If total expenses exceed take-home pay, start by examining the largest category. For most Israelis that is housing. Options include finding a flatmate to split rent, moving to a less expensive neighbourhood, or refinancing a mortgage. Food is the second most flexible category: switching from expensive supermarket chains to discount ones and reducing restaurant spending can save 500 to 1,000 ILS per month. Transport costs can be reduced by using public transit instead of owning a car, which is expensive in Israel due to import duties and fuel prices. If expenses cannot be reduced further, increasing income through side work or career advancement becomes the main lever. This calculator helps you model scenarios: try adjusting each input to see how a 500 ILS reduction in one category changes the overall picture.

Frequently asked questions

How much should I spend on housing in Israel?
A common guideline is to keep housing costs below 30 percent of take-home pay. In Tel Aviv, a one-bedroom apartment in a central neighbourhood typically rents for 7,000 to 9,000 ILS per month in 2025. On a net salary of 14,000 ILS that leaves housing at 50 to 64 percent of income, which forces hard trade-offs in other categories. Moving to peripheral cities such as Beersheba or Haifa can bring rent down to 3,500 to 5,500 ILS and dramatically improve the budget picture.
What is a realistic monthly food budget in Israel in 2025?
A single adult cooking at home in Israel typically spends around 1,800 to 2,500 ILS per month on groceries and household consumables. Eating out regularly adds another 1,000 to 2,000 ILS. Israel has relatively high food prices compared to other OECD countries due to import duties and limited domestic agricultural land. Buying at discount supermarkets such as Rami Levy or Shufersal Deal instead of premium chains can reduce the grocery bill by 20 to 30 percent.

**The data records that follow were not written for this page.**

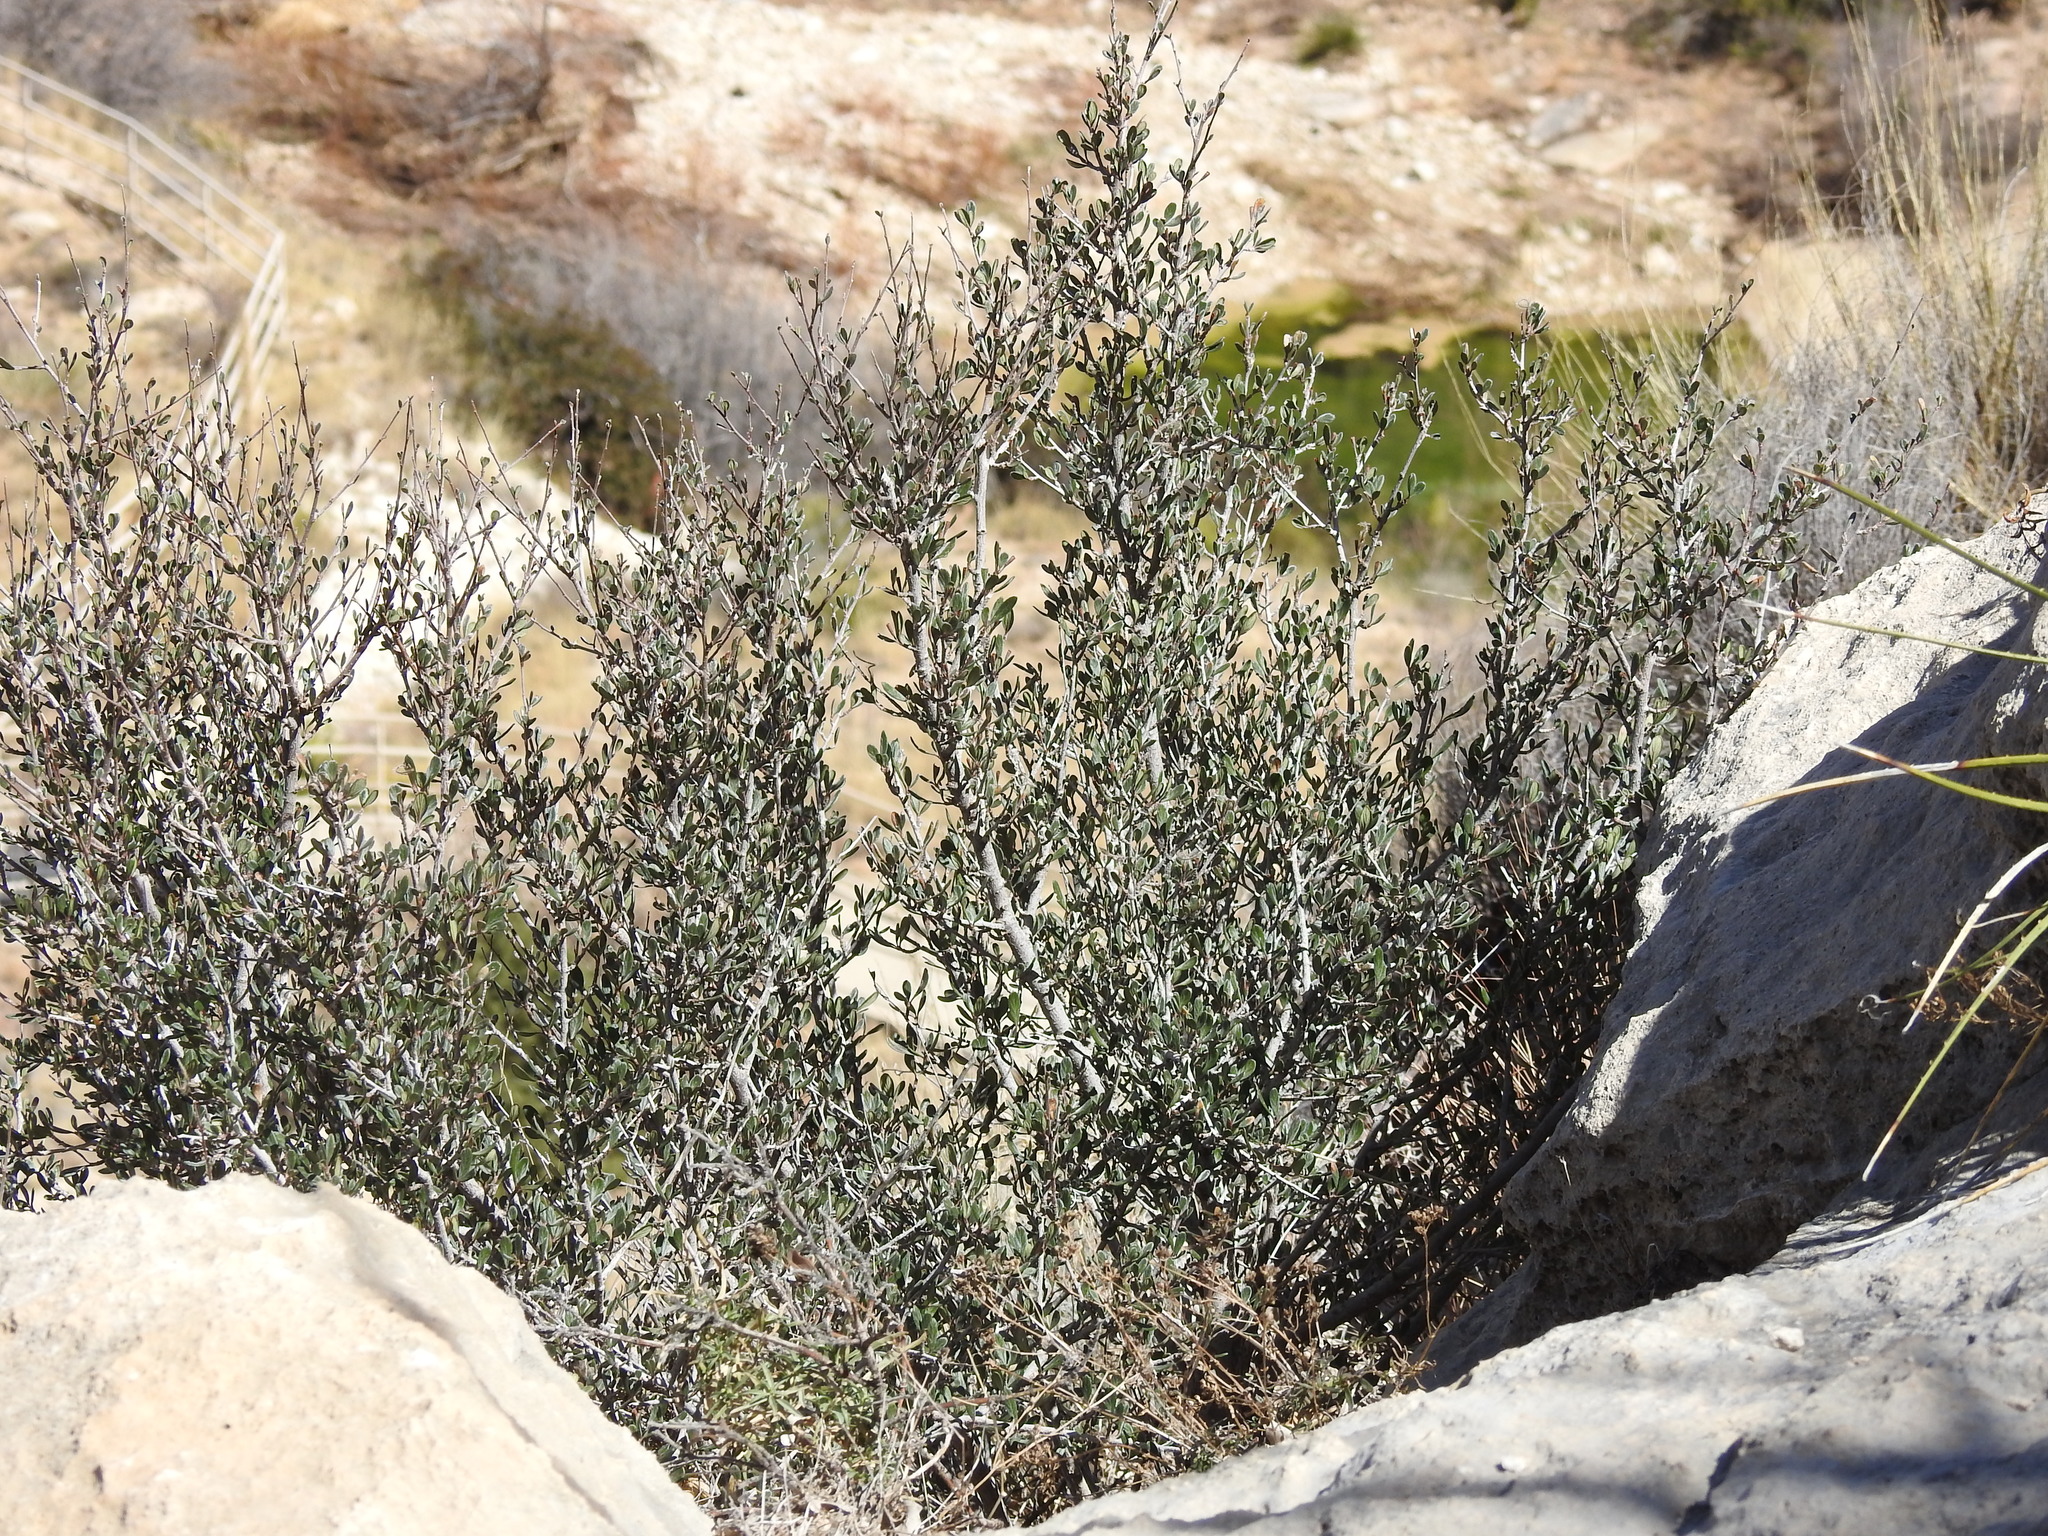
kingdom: Plantae
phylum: Tracheophyta
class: Magnoliopsida
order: Rosales
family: Rosaceae
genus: Cercocarpus
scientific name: Cercocarpus breviflorus
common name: Wright's mountain-mahogany
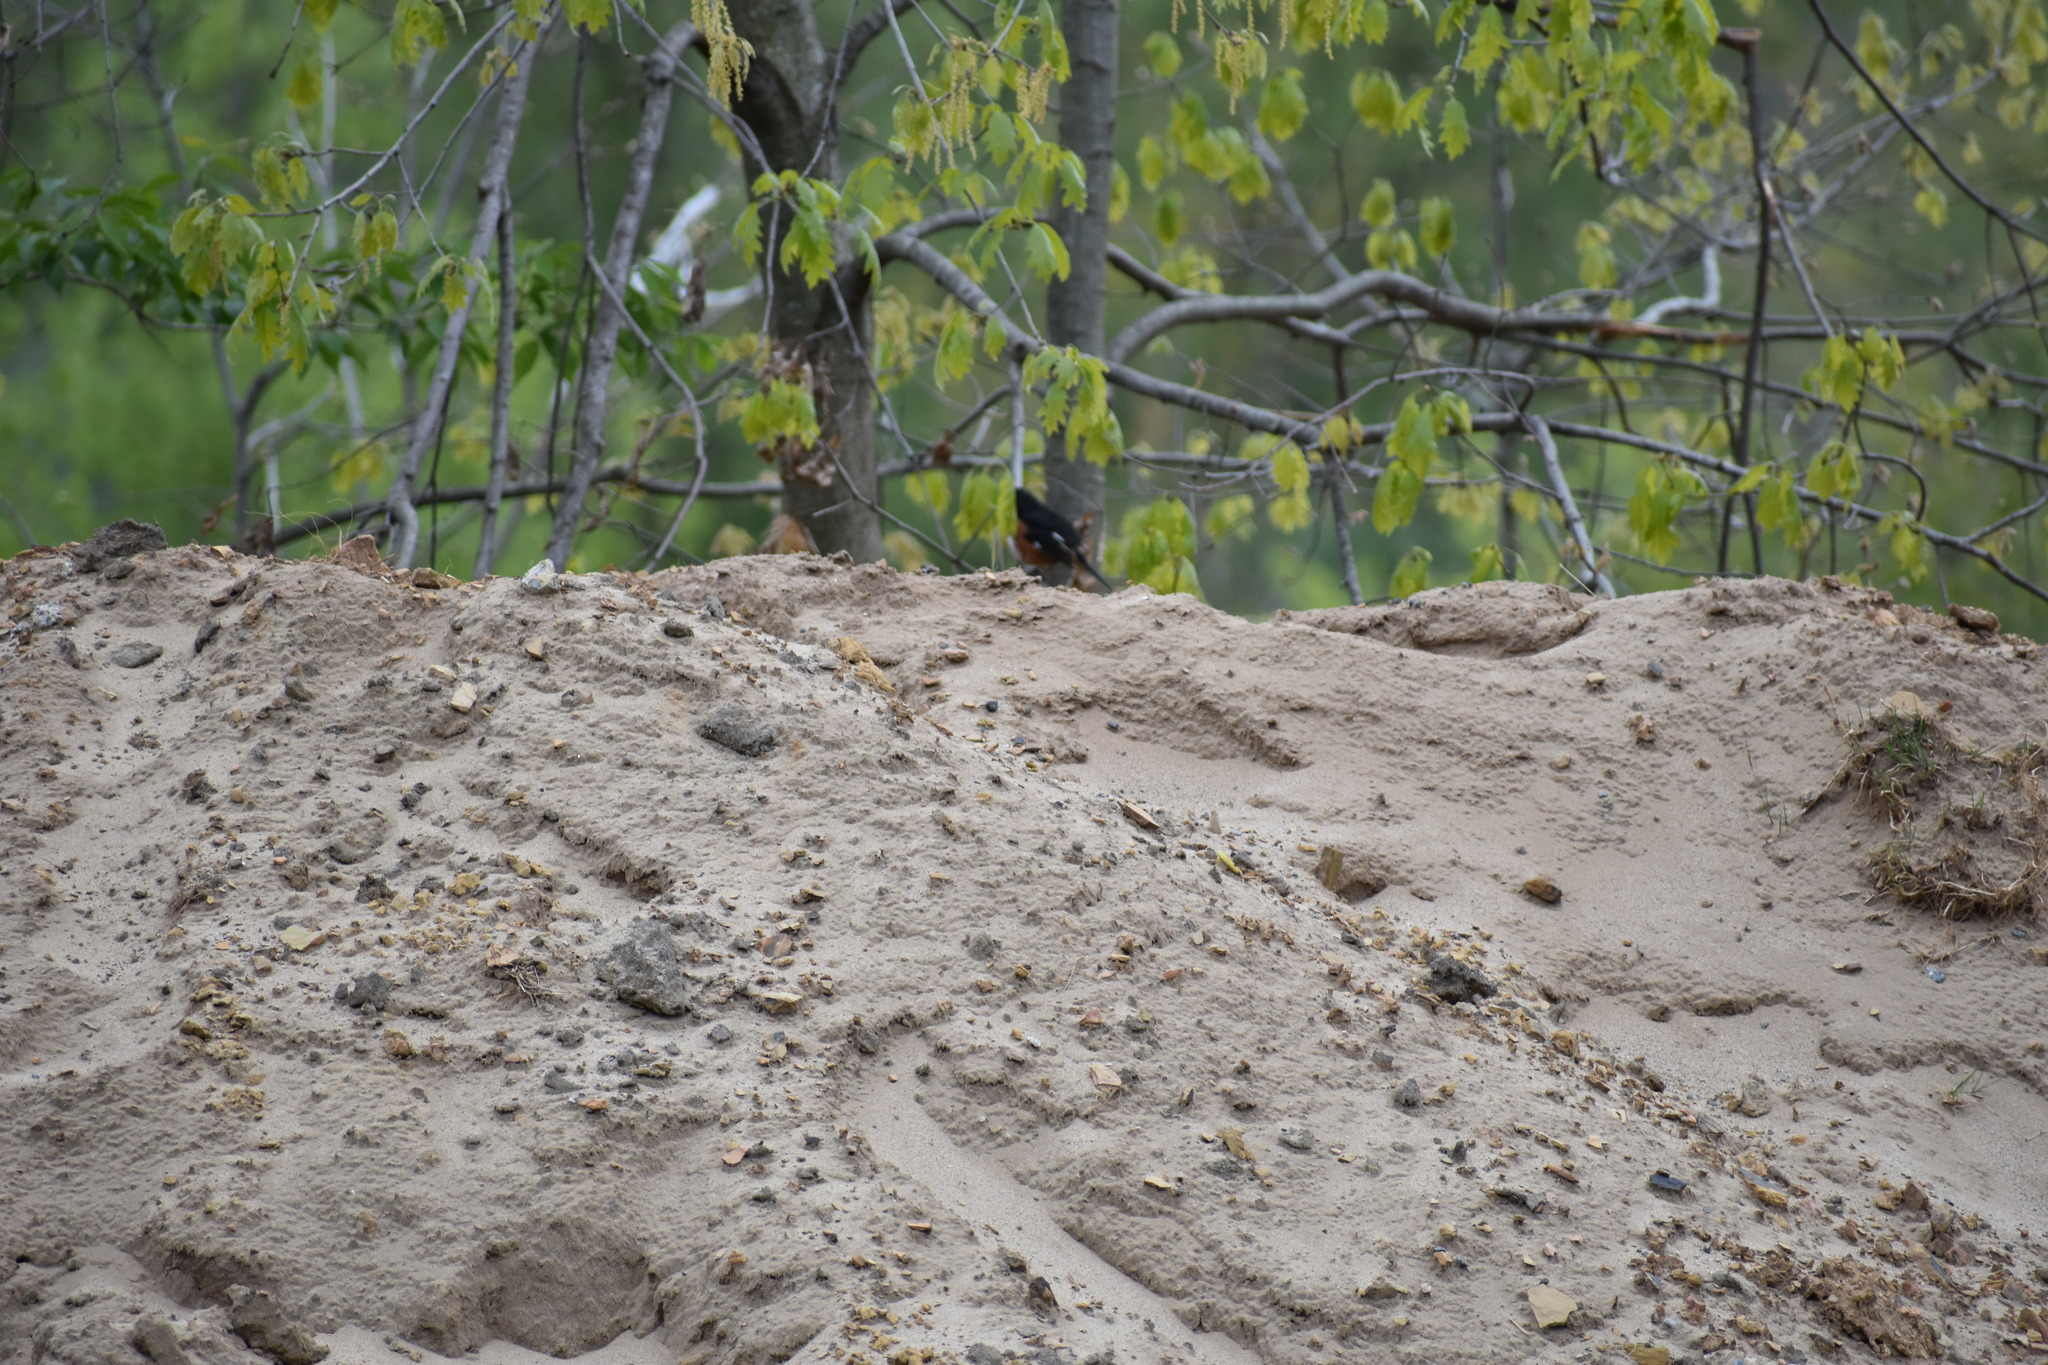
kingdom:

How do I calculate my savings rate?
Your savings rate is the percentage of take-home income that you do not spend. Divide your monthly surplus by your monthly take-home pay and multiply by 100. For example, if you earn 15,000 ILS net and spend 12,000 ILS, your surplus is 3,000 ILS and your savings rate is 20 percent. Most financial planning frameworks suggest targeting at least 10 to 20 percent to build an emergency fund and long-term wealth. Even a 5 percent savings rate is better than a deficit.
What counts as a good monthly budget surplus in Israel?
Any positive surplus is a good outcome. A surplus equal to 10 percent or more of take-home pay is a healthy starting point. On a net salary of 14,000 ILS, a 10 percent savings rate means setting aside 1,400 ILS each month. Over a year that is 16,800 ILS, roughly equivalent to a three-month emergency fund for a lean budget. If the calculator shows a deficit, the priority is identifying which expense category offers the most room to reduce, typically housing or discretionary spending.